« Tenez, rouvrons les Fleurs du Mal. Voici l’Homme et la Mer. Rassurez-vous, je me bornerai à en lire le premier vers : Homme libre, toujours tu chériras la mer. Affirmation péremptoire et gratuite. Un homme libre peut très bien détester la mer. Voyons maintenant les Chats. Le sonnet commence ainsi : Les amoureux fervents et les savants austères – Aiment également en leur mûre saison — Les chats puissants et doux… Je vous le demande, pourquoi les amoureux et les savants aimeraient-ils nécessairement les chats et pourquoi en leur mûre saison ?

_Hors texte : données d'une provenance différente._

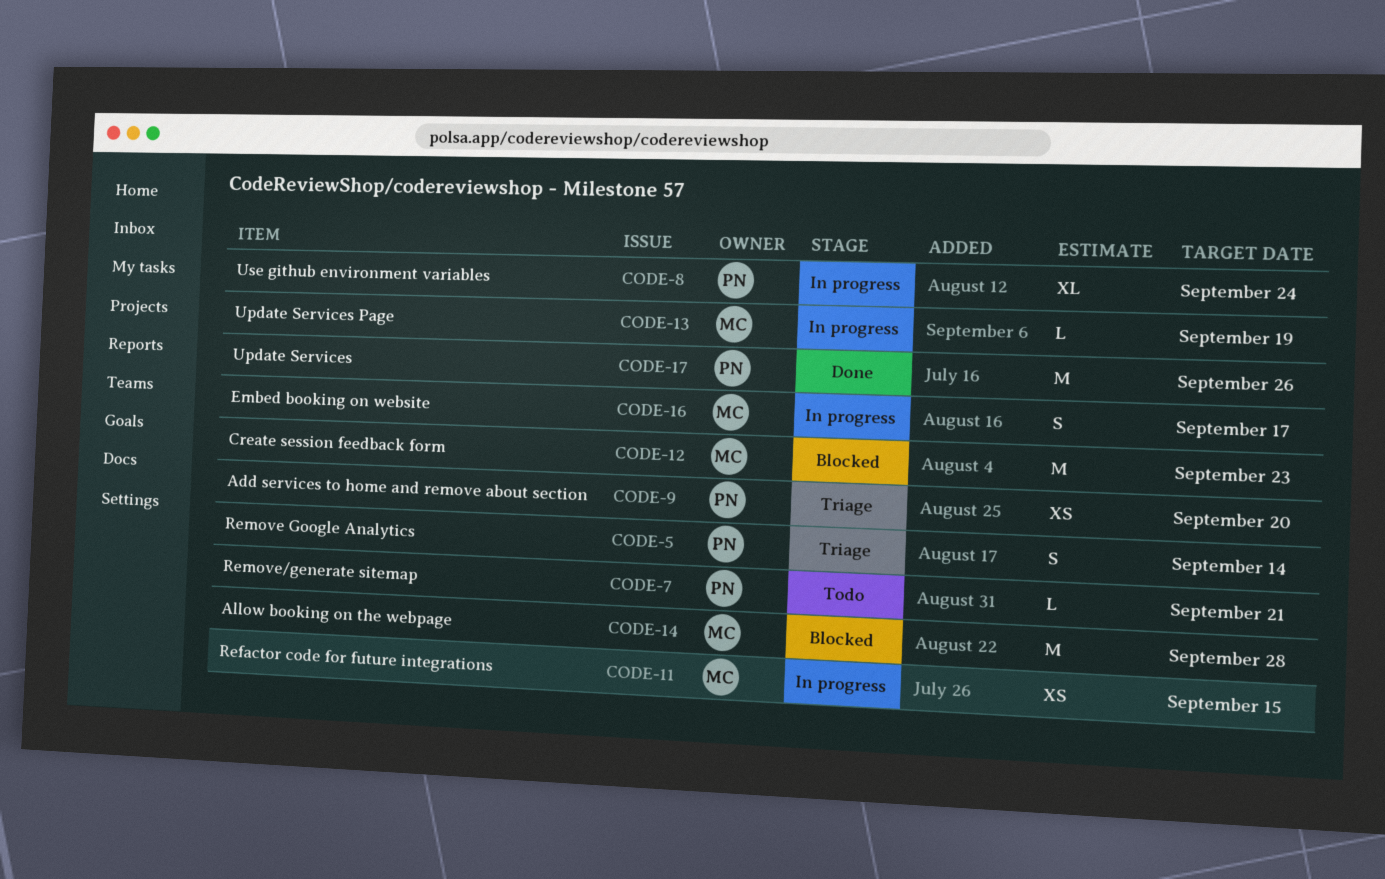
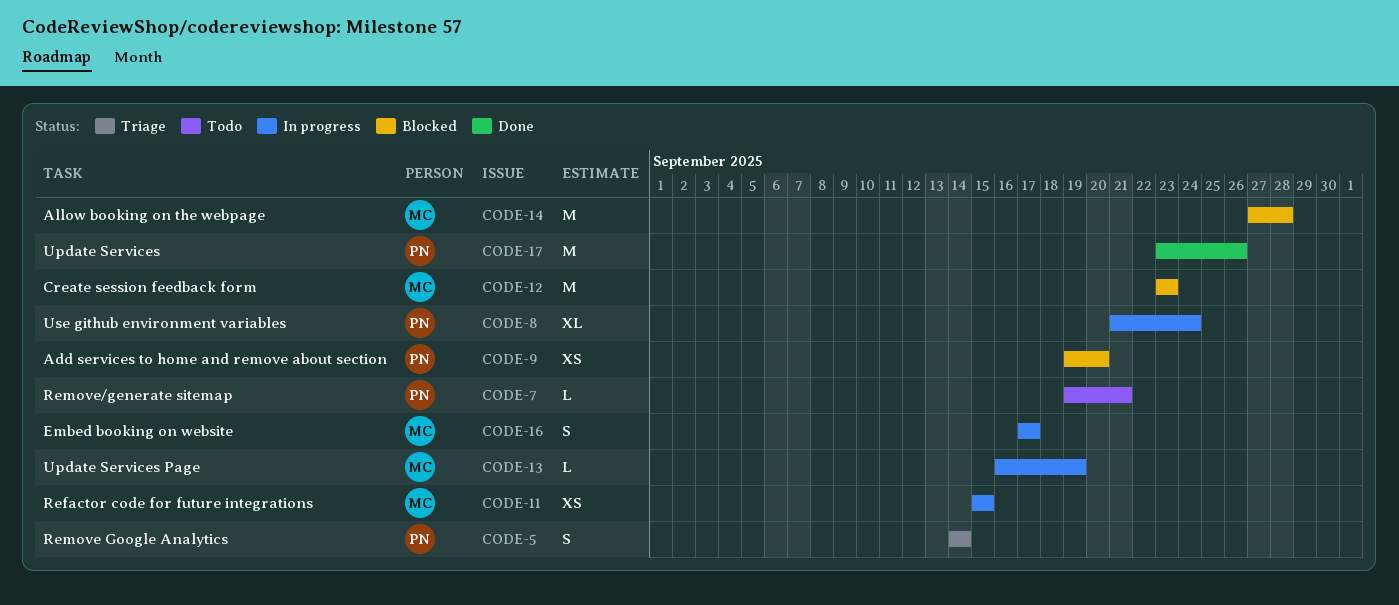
CODE-9, status: Triage -> Blocked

Moi, ça me fout en colère quand je pense que tout ce qui se pique en France d’être cultivé, vénère de semblables imbécillités. Que voulez-vous que les gens, et en particulier les jeunes, retirent de la lecture de Baudelaire ? Ils y apprendront à penser faux, et les plus avisés à penser que la vérité n’a pas d’importance, comptant seule la manière dont est tournée une phrase ou un vers. C’est ce qui n’a pas manqué de se produire. Et dire que sans ce misérable, le romantisme français serait probablement mort de n’avoir plus rien à dire. Mais Baudelaire lui a pris le pire : ses ténèbres, ses hiboux, ses pierres tombales, ses corbillards, ses gouges et ses diableries. De tout cela, il a fait un concentré, un jus noir ne contenant rien de plus que ce qu’il y a mis et qui est pourtant notre nourriture d’aujourd’hui. Le romantisme… »
Le confort intellectuel, Marcel Aymé, 1949.